*PROMPT*
Which lines of the entries below include "zTemp"? List them all.

(Entries taken from a collection)
==========
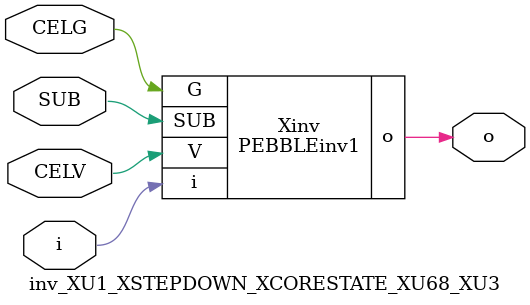
<source format=v>



module PEBBLEinv1 ( o, G, SUB, V, i );

  input V;
  input i;
  input G;
  output o;
  input SUB;
endmodule

//Celera Confidential Do Not Copy inv_XU1_XSTEPDOWN_XCORESTATE_XU68_XU3
//Celera Confidential Symbol Generator
//5V Inverter
module inv_XU1_XSTEPDOWN_XCORESTATE_XU68_XU3 (CELV,CELG,i,o,SUB);
input CELV;
input CELG;
input i;
input SUB;
output o;

//Celera Confidential Do Not Copy inv
PEBBLEinv1 Xinv(
.V (CELV),
.i (i),
.o (o),
.SUB (SUB),
.G (CELG)
);
//,diesize,PEBBLEinv1

//Celera Confidential Do Not Copy Module End
//Celera Schematic Generator
endmodule

</source>
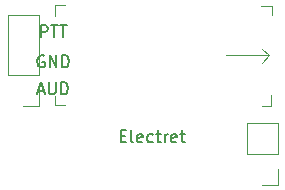
<source format=gbr>
G04 #@! TF.GenerationSoftware,KiCad,Pcbnew,(5.1.4)-1*
G04 #@! TF.CreationDate,2020-03-11T16:56:26-04:00*
G04 #@! TF.ProjectId,MicSwitchBoardElectret,4d696353-7769-4746-9368-426f61726445,rev?*
G04 #@! TF.SameCoordinates,Original*
G04 #@! TF.FileFunction,Legend,Top*
G04 #@! TF.FilePolarity,Positive*
%FSLAX46Y46*%
G04 Gerber Fmt 4.6, Leading zero omitted, Abs format (unit mm)*
G04 Created by KiCad (PCBNEW (5.1.4)-1) date 2020-03-11 16:56:26*
%MOMM*%
%LPD*%
G04 APERTURE LIST*
%ADD10C,0.150000*%
%ADD11C,0.120000*%
G04 APERTURE END LIST*
D10*
X124611142Y-73842571D02*
X124944476Y-73842571D01*
X125087333Y-74366380D02*
X124611142Y-74366380D01*
X124611142Y-73366380D01*
X125087333Y-73366380D01*
X125658761Y-74366380D02*
X125563523Y-74318761D01*
X125515904Y-74223523D01*
X125515904Y-73366380D01*
X126420666Y-74318761D02*
X126325428Y-74366380D01*
X126134952Y-74366380D01*
X126039714Y-74318761D01*
X125992095Y-74223523D01*
X125992095Y-73842571D01*
X126039714Y-73747333D01*
X126134952Y-73699714D01*
X126325428Y-73699714D01*
X126420666Y-73747333D01*
X126468285Y-73842571D01*
X126468285Y-73937809D01*
X125992095Y-74033047D01*
X127325428Y-74318761D02*
X127230190Y-74366380D01*
X127039714Y-74366380D01*
X126944476Y-74318761D01*
X126896857Y-74271142D01*
X126849238Y-74175904D01*
X126849238Y-73890190D01*
X126896857Y-73794952D01*
X126944476Y-73747333D01*
X127039714Y-73699714D01*
X127230190Y-73699714D01*
X127325428Y-73747333D01*
X127611142Y-73699714D02*
X127992095Y-73699714D01*
X127754000Y-73366380D02*
X127754000Y-74223523D01*
X127801619Y-74318761D01*
X127896857Y-74366380D01*
X127992095Y-74366380D01*
X128325428Y-74366380D02*
X128325428Y-73699714D01*
X128325428Y-73890190D02*
X128373047Y-73794952D01*
X128420666Y-73747333D01*
X128515904Y-73699714D01*
X128611142Y-73699714D01*
X129325428Y-74318761D02*
X129230190Y-74366380D01*
X129039714Y-74366380D01*
X128944476Y-74318761D01*
X128896857Y-74223523D01*
X128896857Y-73842571D01*
X128944476Y-73747333D01*
X129039714Y-73699714D01*
X129230190Y-73699714D01*
X129325428Y-73747333D01*
X129373047Y-73842571D01*
X129373047Y-73937809D01*
X128896857Y-74033047D01*
X129658761Y-73699714D02*
X130039714Y-73699714D01*
X129801619Y-73366380D02*
X129801619Y-74223523D01*
X129849238Y-74318761D01*
X129944476Y-74366380D01*
X130039714Y-74366380D01*
X117610095Y-70016666D02*
X118086285Y-70016666D01*
X117514857Y-70302380D02*
X117848190Y-69302380D01*
X118181523Y-70302380D01*
X118514857Y-69302380D02*
X118514857Y-70111904D01*
X118562476Y-70207142D01*
X118610095Y-70254761D01*
X118705333Y-70302380D01*
X118895809Y-70302380D01*
X118991047Y-70254761D01*
X119038666Y-70207142D01*
X119086285Y-70111904D01*
X119086285Y-69302380D01*
X119562476Y-70302380D02*
X119562476Y-69302380D01*
X119800571Y-69302380D01*
X119943428Y-69350000D01*
X120038666Y-69445238D01*
X120086285Y-69540476D01*
X120133904Y-69730952D01*
X120133904Y-69873809D01*
X120086285Y-70064285D01*
X120038666Y-70159523D01*
X119943428Y-70254761D01*
X119800571Y-70302380D01*
X119562476Y-70302380D01*
X117848190Y-65476380D02*
X117848190Y-64476380D01*
X118229142Y-64476380D01*
X118324380Y-64524000D01*
X118372000Y-64571619D01*
X118419619Y-64666857D01*
X118419619Y-64809714D01*
X118372000Y-64904952D01*
X118324380Y-64952571D01*
X118229142Y-65000190D01*
X117848190Y-65000190D01*
X118705333Y-64476380D02*
X119276761Y-64476380D01*
X118991047Y-65476380D02*
X118991047Y-64476380D01*
X119467238Y-64476380D02*
X120038666Y-64476380D01*
X119752952Y-65476380D02*
X119752952Y-64476380D01*
X118110095Y-67064000D02*
X118014857Y-67016380D01*
X117872000Y-67016380D01*
X117729142Y-67064000D01*
X117633904Y-67159238D01*
X117586285Y-67254476D01*
X117538666Y-67444952D01*
X117538666Y-67587809D01*
X117586285Y-67778285D01*
X117633904Y-67873523D01*
X117729142Y-67968761D01*
X117872000Y-68016380D01*
X117967238Y-68016380D01*
X118110095Y-67968761D01*
X118157714Y-67921142D01*
X118157714Y-67587809D01*
X117967238Y-67587809D01*
X118586285Y-68016380D02*
X118586285Y-67016380D01*
X119157714Y-68016380D01*
X119157714Y-67016380D01*
X119633904Y-68016380D02*
X119633904Y-67016380D01*
X119872000Y-67016380D01*
X120014857Y-67064000D01*
X120110095Y-67159238D01*
X120157714Y-67254476D01*
X120205333Y-67444952D01*
X120205333Y-67587809D01*
X120157714Y-67778285D01*
X120110095Y-67873523D01*
X120014857Y-67968761D01*
X119872000Y-68016380D01*
X119633904Y-68016380D01*
D11*
X137150800Y-67010000D02*
X136541200Y-66451200D01*
X137150800Y-67010000D02*
X136592000Y-67619600D01*
X119052800Y-63656400D02*
X119052800Y-62742000D01*
X119052800Y-62742000D02*
X119865600Y-62742000D01*
X119928800Y-71239600D02*
X119014400Y-71239600D01*
X119014400Y-71239600D02*
X119014400Y-70426800D01*
X137367200Y-70363600D02*
X137367200Y-71278000D01*
X137367200Y-71278000D02*
X136554400Y-71278000D01*
X137150800Y-67010000D02*
X133544000Y-67010000D01*
X137404800Y-62793600D02*
X137404800Y-63606400D01*
X136490400Y-62793600D02*
X137404800Y-62793600D01*
X137920000Y-77960000D02*
X136590000Y-77960000D01*
X137920000Y-76630000D02*
X137920000Y-77960000D01*
X137920000Y-75360000D02*
X135260000Y-75360000D01*
X135260000Y-75360000D02*
X135260000Y-72760000D01*
X137920000Y-75360000D02*
X137920000Y-72760000D01*
X137920000Y-72760000D02*
X135260000Y-72760000D01*
X117680000Y-71305000D02*
X116350000Y-71305000D01*
X117680000Y-69975000D02*
X117680000Y-71305000D01*
X117680000Y-68705000D02*
X115020000Y-68705000D01*
X115020000Y-68705000D02*
X115020000Y-63565000D01*
X117680000Y-68705000D02*
X117680000Y-63565000D01*
X117680000Y-63565000D02*
X115020000Y-63565000D01*
M02*

</source>
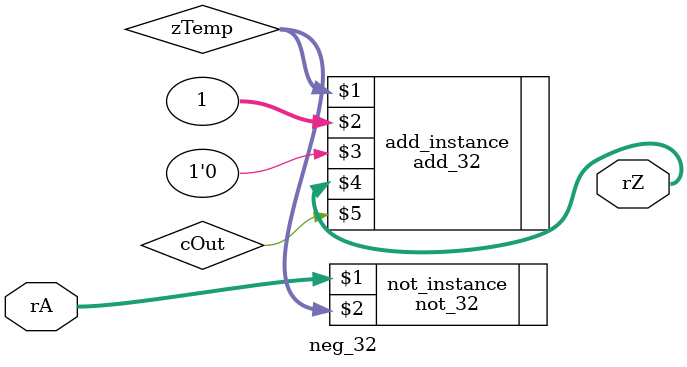
<source format=v>

`timescale 1ns/10ps

module neg_32(
	input wire [31:0] rA,
	output wire [31:0] rZ
	);
	
	wire [31:0] zTemp;
	wire cOut;
	
	not_32 not_instance (rA, zTemp);
	add_32 add_instance (zTemp, 32'd1, 1'd0, rZ, cOut);
endmodule
</source>
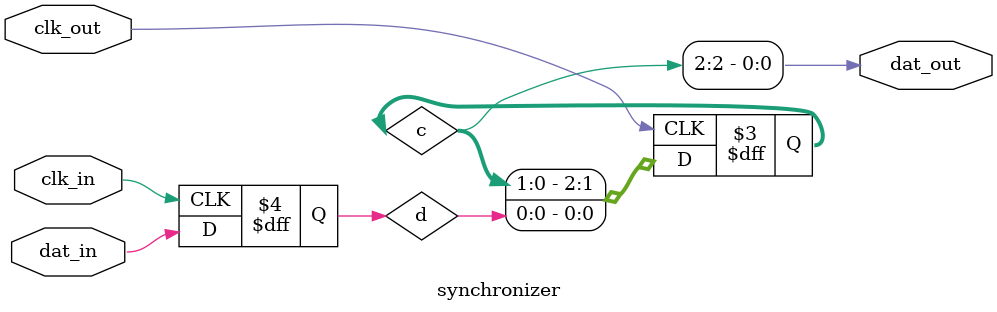
<source format=v>

module synchronizer #(
	parameter WIDTH = 1,
	parameter STAGES = 3 // should not be less than 2
)
(
	input clk_in,
	input clk_out,
	
	input [WIDTH-1:0] dat_in,
	output [WIDTH-1:0] dat_out	
);

// launch register
reg [WIDTH-1:0] d /* synthesis preserve */;
always @(posedge clk_in) begin
	d <= dat_in;
end

// capture registers
reg [STAGES*WIDTH-1:0] c /* synthesis preserve */;
always @(posedge clk_out) begin
	c <= {c[(STAGES-1)*WIDTH-1:0],d};
end

assign dat_out = c[STAGES*WIDTH-1:(STAGES-1)*WIDTH];

endmodule

</source>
==========
*ANSWER TO THIS TASK*
	wire [31:0] zTemp;
	not_32 not_instance (rA, zTemp);
	add_32 add_instance (zTemp, 32'd1, 1'd0, rZ, cOut);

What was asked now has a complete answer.